Challenges and Considerations
Despite its benefits, streaming TV advertising is not without its challenges. Ad fatigue is an emerging concern, as viewers are exposed to repetitive or overly intrusive ads, which can potentially diminish the user experience. With more people watching ad-supported streaming than ever, consumers are sensitive to ad frequency and relevance—excessive interruptions can result in channel switching or subscription cancellations. Marketers must navigate this by optimizing frequency caps, improving creative rotation, and refining campaign targeting to maintain positive engagement.
Another persistent challenge is the measurement and standardization of these metrics. With streaming fragmented across various services and devices, there is no universal metric for evaluating campaign effectiveness. Brands and agencies need to invest in cross-platform analytics tools and adopt new frameworks to ensure cohesive, accurate reporting and meaningful comparisons across different media buys. This extra layer of complexity means that advertisers must develop new competencies, blend first- and third-party data, and continually evaluate how their campaigns align with overarching business goals.
The diversification of streaming providers also requires more strategic planning. Brands must carefully select networks, content types, and ad formats to best match their target audience while balancing reach, cost efficiency, and creative impact. Collaborating with trusted partners and leveraging third-party resources, such as Nielsen’s Ad Supported Gauge, can further inform and refine media strategies, providing the actionable insights needed to compete in a crowded space.
Future Outlook
The future of streaming TV advertising is poised for continued growth and innovation. Experts predict the streaming ad market will surpass traditional linear TV within the next three years, as both audience behaviors and advertiser preferences continue to converge on digital-first, data-driven models. As more consumers shift away from cable and towards streaming bundles, the mass adoption of smart TVs and cross-device viewing will accelerate the pace of change.

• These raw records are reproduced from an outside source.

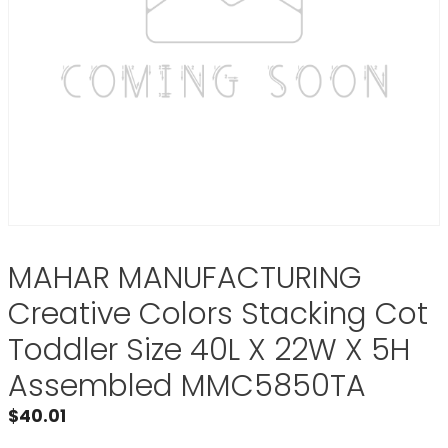
MAHAR MANUFACTURING
Creative Colors Stacking Cot
Toddler Size 40L X 22W X 5H
Assembled MMC5850TA
$
40.01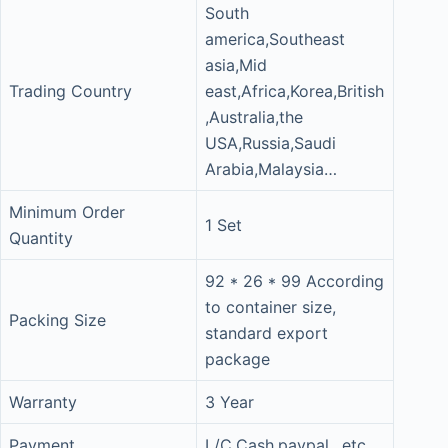
South
america,Southeast
asia,Mid
Trading Country
east,Africa,Korea,British
,Australia,the
USA,Russia,Saudi
Arabia,Malaysia…
Minimum Order
1 Set
Quantity
92 * 26 * 99 According
to container size,
Packing Size
standard export
package
Warranty
3 Year
Payment
L/C,Cash,paypal…etc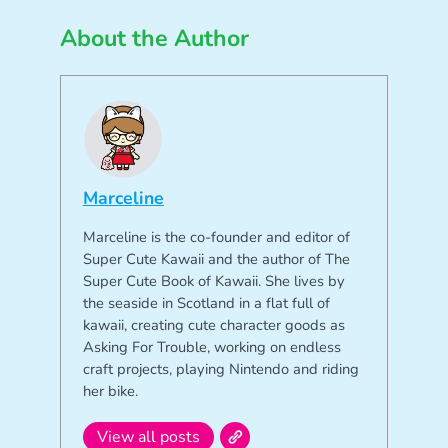
About the Author
Marceline
Marceline is the co-founder and editor of
Super Cute Kawaii and the author of The
Super Cute Book of Kawaii. She lives by
the seaside in Scotland in a flat full of
kawaii, creating cute character goods as
Asking For Trouble, working on endless
craft projects, playing Nintendo and riding
her bike.
View all posts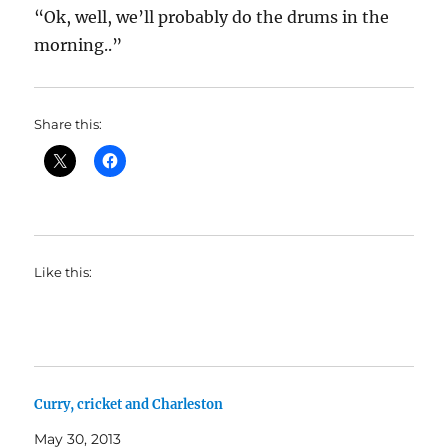
“Ok, well, we’ll probably do the drums in the
morning..”
Share this:
Like this:
Curry, cricket and Charleston
May 30, 2013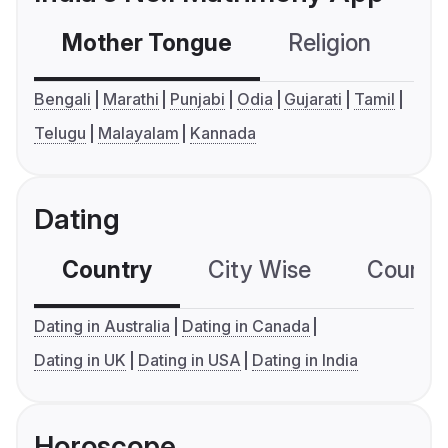
Mother Tongue
Religion
C
Bengali
Marathi
Punjabi
Odia
Gujarati
Tamil
Telugu
Malayalam
Kannada
Dating
Country
City Wise
Country
Dating in Australia
Dating in Canada
Dating in UK
Dating in USA
Dating in India
Horoscope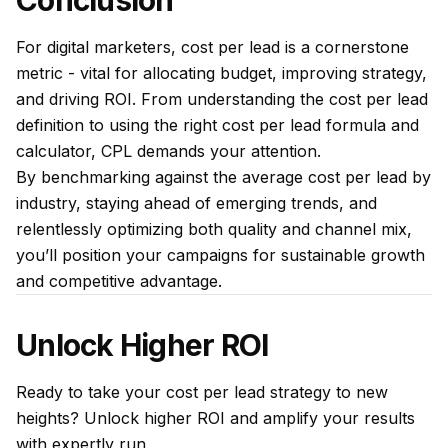
Conclusion
For digital marketers, cost per lead is a cornerstone
metric - vital for allocating budget, improving strategy,
and driving ROI. From understanding the cost per lead
definition to using the right cost per lead formula and
calculator, CPL demands your attention.
By benchmarking against the average cost per lead by
industry, staying ahead of emerging trends, and
relentlessly optimizing both quality and channel mix,
you’ll position your campaigns for sustainable growth
and competitive advantage.
Unlock Higher ROI
Ready to take your cost per lead strategy to new
heights?
Unlock higher ROI
and amplify your results
with expertly run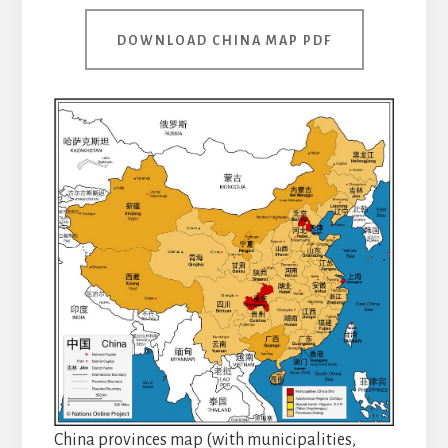
DOWNLOAD CHINA MAP PDF
China provinces map (with municipalities,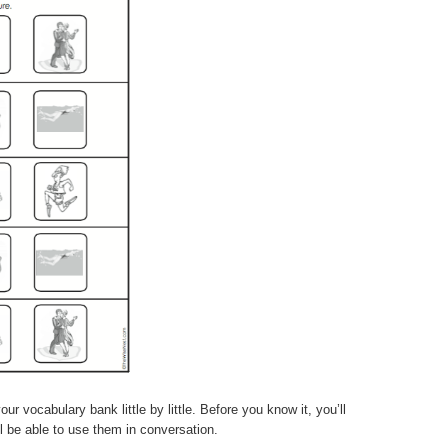
r vocabulary bank little by little. Before you know it, you’ll
 be able to use them in conversation.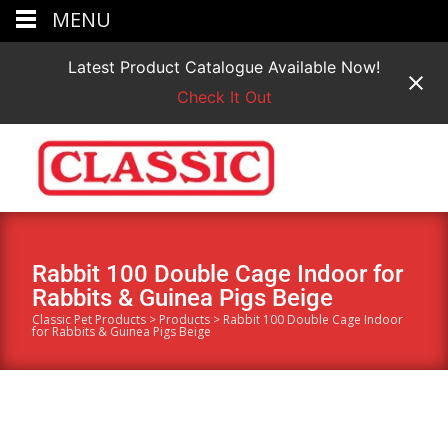
MENU
Latest Product Catalogue Available Now!
Check It Out
Rabbit 100 Double Cage Indoor for
Rabbits & Guinea Pigs Beige
Classic Pet Products
>
Products
>
Rabbit 100 Double Cage Indoor
for Rabbits & Guinea Pigs Beige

To succeed in this rapidly evolving environment, advertisers must remain agile—embracing new ad formats, pursuing partnerships that expand advanced targeting options, and keeping pace with industry-wide improvements in audience measurement. Streaming TV will also unlock more interactive advertising formats, shoppable video, and advanced attribution models, all of which promise to bridge the gap between branding and direct response. As technology and viewer expectations evolve, those who invest in experimentation and learning will be best poised to win attention and drive meaningful results.
In summary, streaming TV is driving a seismic shift in digital advertising strategy. From increased flexibility and data-enriched targeting to renewed focus on measurement and creative innovation, the streaming era is creating a new blueprint for what successful digital advertising can look like. Brands that embrace these changes will be well-positioned to engage audiences and achieve measurable success in the years ahead, capitalizing on a golden era for connected TV advertising.